Material provided section start
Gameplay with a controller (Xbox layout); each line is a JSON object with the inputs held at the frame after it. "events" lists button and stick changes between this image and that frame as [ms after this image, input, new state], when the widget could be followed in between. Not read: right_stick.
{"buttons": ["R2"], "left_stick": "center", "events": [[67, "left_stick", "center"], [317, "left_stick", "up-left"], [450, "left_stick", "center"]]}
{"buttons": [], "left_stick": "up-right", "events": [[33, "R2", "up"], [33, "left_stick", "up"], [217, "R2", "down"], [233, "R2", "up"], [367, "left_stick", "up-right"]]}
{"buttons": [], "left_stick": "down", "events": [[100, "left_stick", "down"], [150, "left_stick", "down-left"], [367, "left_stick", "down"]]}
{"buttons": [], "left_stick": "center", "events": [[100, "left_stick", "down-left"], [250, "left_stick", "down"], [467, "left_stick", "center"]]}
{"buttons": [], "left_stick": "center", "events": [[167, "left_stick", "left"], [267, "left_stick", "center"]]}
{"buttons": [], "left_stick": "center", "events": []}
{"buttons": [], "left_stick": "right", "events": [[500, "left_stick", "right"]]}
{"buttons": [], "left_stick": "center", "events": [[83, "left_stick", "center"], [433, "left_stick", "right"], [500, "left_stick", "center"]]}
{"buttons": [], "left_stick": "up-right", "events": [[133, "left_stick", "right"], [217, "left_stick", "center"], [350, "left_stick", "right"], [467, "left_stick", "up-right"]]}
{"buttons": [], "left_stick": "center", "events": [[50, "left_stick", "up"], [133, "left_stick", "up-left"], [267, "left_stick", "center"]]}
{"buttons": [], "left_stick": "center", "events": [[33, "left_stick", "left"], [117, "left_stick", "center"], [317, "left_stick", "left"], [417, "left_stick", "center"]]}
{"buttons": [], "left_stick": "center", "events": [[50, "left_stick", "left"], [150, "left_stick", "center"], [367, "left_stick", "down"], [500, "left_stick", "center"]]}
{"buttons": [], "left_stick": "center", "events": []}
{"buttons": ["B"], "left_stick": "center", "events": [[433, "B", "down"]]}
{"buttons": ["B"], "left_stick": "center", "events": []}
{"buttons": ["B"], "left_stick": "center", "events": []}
Material provided section end
◆ **Work instructions**
All entries should be restated word for word.

◆ **Answer to the exercise**
Gameplay with a controller (Xbox layout); each line is a JSON object with the inputs held at the frame after it. "events" lists button and stick changes between this image and that frame as [ms after this image, input, new state], when the widget could be followed in between. Not read: right_stick.
{"buttons": ["R2"], "left_stick": "center", "events": [[67, "left_stick", "center"], [317, "left_stick", "up-left"], [450, "left_stick", "center"]]}
{"buttons": [], "left_stick": "up-right", "events": [[33, "R2", "up"], [33, "left_stick", "up"], [217, "R2", "down"], [233, "R2", "up"], [367, "left_stick", "up-right"]]}
{"buttons": [], "left_stick": "down", "events": [[100, "left_stick", "down"], [150, "left_stick", "down-left"], [367, "left_stick", "down"]]}
{"buttons": [], "left_stick": "center", "events": [[100, "left_stick", "down-left"], [250, "left_stick", "down"], [467, "left_stick", "center"]]}
{"buttons": [], "left_stick": "center", "events": [[167, "left_stick", "left"], [267, "left_stick", "center"]]}
{"buttons": [], "left_stick": "center", "events": []}
{"buttons": [], "left_stick": "right", "events": [[500, "left_stick", "right"]]}
{"buttons": [], "left_stick": "center", "events": [[83, "left_stick", "center"], [433, "left_stick", "right"], [500, "left_stick", "center"]]}
{"buttons": [], "left_stick": "up-right", "events": [[133, "left_stick", "right"], [217, "left_stick", "center"], [350, "left_stick", "right"], [467, "left_stick", "up-right"]]}
{"buttons": [], "left_stick": "center", "events": [[50, "left_stick", "up"], [133, "left_stick", "up-left"], [267, "left_stick", "center"]]}
{"buttons": [], "left_stick": "center", "events": [[33, "left_stick", "left"], [117, "left_stick", "center"], [317, "left_stick", "left"], [417, "left_stick", "center"]]}
{"buttons": [], "left_stick": "center", "events": [[50, "left_stick", "left"], [150, "left_stick", "center"], [367, "left_stick", "down"], [500, "left_stick", "center"]]}
{"buttons": [], "left_stick": "center", "events": []}
{"buttons": ["B"], "left_stick": "center", "events": [[433, "B", "down"]]}
{"buttons": ["B"], "left_stick": "center", "events": []}
{"buttons": ["B"], "left_stick": "center", "events": []}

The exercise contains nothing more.